Thumbnails for uploaded photos (click to open slideshow):
1 2 3 4 5 6 7 8 9 10 11 12 13 14 15 16 17 18 19 20 21 22 23 24 25 26 27 28 29 30 31 32 33 34 35 36 37 38

Comments or Questions
Jon Frohlich
It's beautiful
02/19/2016 14:15
Looks like you picked a good time of year to go. I made the mistake of being there at the end of July and while the scenery was epic so were the bugs. Looks like a cool climb but way out of my league!

02/19/2016 14:51
Weather looked awesome - excellent work!

02/19/2016 15:54
Everytime i read a TR from the winds, I'm like I gotta go there and climb there, but I still have not. I blame my family.

02/19/2016 21:53
That is a freakin gorgeous route. Great description and I'll be looking it up again later. We had plans for the Cirque traverse same time of year this past year and bailed to Yosemite due to forecasted winds and sleet. If you liked this route, check out Matthes Crest. Nice job.

Brian C
Very cool!
02/20/2016 09:18
I love seeing stuff like this. Thanks for posting.

Sweet report
02/22/2016 22:27
Great pictures and narrative from a spectacular and very unique climb. Your writeup allowed me to re-live this route all over again from when we did it in August 2013 (no mosquitoes then either). We did the same approach via the grassy ledges, roping up at the first quasi-offwidth/awkward step. We had heard the approach was 'third class', but I would easily say there's obligatory 5.2ish moves on those steps--and the grass made it feel very sketchy indeed. Your description of the first head-on look at the ridge (loss of bowel control) made me laugh as I had the same general feeling! Climbing up the spine helped to shake off that feeling a bit, and the upper pitch felt like an easy fun flatiron pitch to me. Though I was really dreading it from what I'd read, the piton pitch wasn't that bad I thought--I'd say it's more like 5.4-5.5, but it's definitely a section where slabby flatiron experience really pays off! The hand traverse on the triangular tower (pic 25) was probably the most spectacular alpine rock position I've yet experienced, that's such a cool feature. The last tower traverse was without a doubt the most terrifying part of the climb for me, with HUGE exposure--but, like you say, in a good way. 8)

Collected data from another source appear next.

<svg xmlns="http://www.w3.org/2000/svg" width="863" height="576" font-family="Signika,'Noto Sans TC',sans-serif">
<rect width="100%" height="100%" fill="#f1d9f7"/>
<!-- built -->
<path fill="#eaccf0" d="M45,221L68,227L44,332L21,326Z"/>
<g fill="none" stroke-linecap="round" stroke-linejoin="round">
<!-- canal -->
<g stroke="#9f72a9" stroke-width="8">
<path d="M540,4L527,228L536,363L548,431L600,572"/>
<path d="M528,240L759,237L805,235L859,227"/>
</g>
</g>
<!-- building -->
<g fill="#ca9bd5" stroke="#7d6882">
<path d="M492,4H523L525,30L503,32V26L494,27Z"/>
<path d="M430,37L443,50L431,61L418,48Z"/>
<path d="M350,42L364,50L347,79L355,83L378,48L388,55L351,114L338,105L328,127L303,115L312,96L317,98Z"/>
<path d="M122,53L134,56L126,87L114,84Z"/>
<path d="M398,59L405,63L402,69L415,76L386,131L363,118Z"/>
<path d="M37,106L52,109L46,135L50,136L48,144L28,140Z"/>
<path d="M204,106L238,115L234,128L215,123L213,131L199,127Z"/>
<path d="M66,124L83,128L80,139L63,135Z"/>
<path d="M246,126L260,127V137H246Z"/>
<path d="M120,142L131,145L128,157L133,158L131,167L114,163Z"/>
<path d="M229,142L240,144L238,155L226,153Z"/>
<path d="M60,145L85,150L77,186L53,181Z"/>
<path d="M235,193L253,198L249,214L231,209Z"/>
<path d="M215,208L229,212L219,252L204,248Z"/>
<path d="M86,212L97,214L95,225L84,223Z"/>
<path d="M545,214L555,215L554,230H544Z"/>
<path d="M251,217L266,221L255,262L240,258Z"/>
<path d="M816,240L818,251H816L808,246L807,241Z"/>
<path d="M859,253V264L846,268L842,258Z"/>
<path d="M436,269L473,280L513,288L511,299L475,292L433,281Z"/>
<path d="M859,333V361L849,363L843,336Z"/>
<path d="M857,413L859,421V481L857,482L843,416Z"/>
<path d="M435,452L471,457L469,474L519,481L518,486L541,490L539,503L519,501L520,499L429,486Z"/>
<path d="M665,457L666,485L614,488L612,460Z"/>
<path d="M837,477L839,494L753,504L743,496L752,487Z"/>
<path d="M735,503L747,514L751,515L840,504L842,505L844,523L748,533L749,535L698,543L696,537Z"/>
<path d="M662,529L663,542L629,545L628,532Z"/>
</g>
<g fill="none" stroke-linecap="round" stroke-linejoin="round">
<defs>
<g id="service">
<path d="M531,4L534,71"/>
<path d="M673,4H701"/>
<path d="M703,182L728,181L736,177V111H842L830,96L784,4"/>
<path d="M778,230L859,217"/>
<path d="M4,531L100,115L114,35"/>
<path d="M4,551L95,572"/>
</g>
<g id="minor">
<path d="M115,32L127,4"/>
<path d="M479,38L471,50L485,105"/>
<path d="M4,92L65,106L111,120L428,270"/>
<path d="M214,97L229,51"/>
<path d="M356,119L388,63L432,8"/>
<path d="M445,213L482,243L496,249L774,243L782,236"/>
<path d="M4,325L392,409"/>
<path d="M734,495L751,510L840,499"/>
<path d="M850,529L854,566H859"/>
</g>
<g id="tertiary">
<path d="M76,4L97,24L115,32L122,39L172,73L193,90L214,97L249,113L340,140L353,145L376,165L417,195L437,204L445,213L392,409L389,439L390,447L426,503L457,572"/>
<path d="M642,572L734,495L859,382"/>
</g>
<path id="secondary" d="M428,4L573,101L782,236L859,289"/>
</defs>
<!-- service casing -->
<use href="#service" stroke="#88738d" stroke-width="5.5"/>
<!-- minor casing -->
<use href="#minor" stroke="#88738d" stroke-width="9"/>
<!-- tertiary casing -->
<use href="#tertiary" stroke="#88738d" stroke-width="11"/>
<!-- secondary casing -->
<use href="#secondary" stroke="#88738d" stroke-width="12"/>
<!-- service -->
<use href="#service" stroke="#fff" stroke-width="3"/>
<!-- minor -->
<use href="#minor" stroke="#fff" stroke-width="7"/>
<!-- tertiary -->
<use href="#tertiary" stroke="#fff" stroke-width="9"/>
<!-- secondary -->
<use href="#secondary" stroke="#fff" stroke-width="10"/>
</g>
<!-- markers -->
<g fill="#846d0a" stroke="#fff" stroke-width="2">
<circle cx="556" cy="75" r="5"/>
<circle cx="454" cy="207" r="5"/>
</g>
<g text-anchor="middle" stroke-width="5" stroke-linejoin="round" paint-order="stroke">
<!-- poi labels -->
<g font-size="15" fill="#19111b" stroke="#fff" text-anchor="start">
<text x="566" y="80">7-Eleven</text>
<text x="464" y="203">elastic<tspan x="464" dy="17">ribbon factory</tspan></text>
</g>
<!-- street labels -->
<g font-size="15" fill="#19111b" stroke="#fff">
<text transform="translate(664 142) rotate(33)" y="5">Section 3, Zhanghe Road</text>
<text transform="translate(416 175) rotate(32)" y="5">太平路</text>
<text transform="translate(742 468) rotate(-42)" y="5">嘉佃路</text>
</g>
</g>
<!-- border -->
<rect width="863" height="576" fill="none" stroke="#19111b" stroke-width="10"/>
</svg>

If you return to the Cirque you might want to put the South Buttress/K-crack route on Pingora on your tick list--that's also a phenomenal route that doesn't disappoint. Overall, I completely share your sentiment about the Cirque and the Winds in general--the range is a special place and an alpine climbing wonderland, and I can't wait to get back there for more objectives. Well done.

Nice TR
02/23/2016 12:13
Nick! It was really nice running into you and your friends at Indian Creek, I hope you guys had a good time out there. Great write up and photos, I have heard so much about the Winds, but haven't had the chance to make it out there yet. One of these days... Friction slab is my weakness (well one of them), even if it's a 5.6 it can be a total mind f*ck. I often will crimp down on the smallest grain of rock just to have something to hold on to, nice work climbing them with so much exposure around you.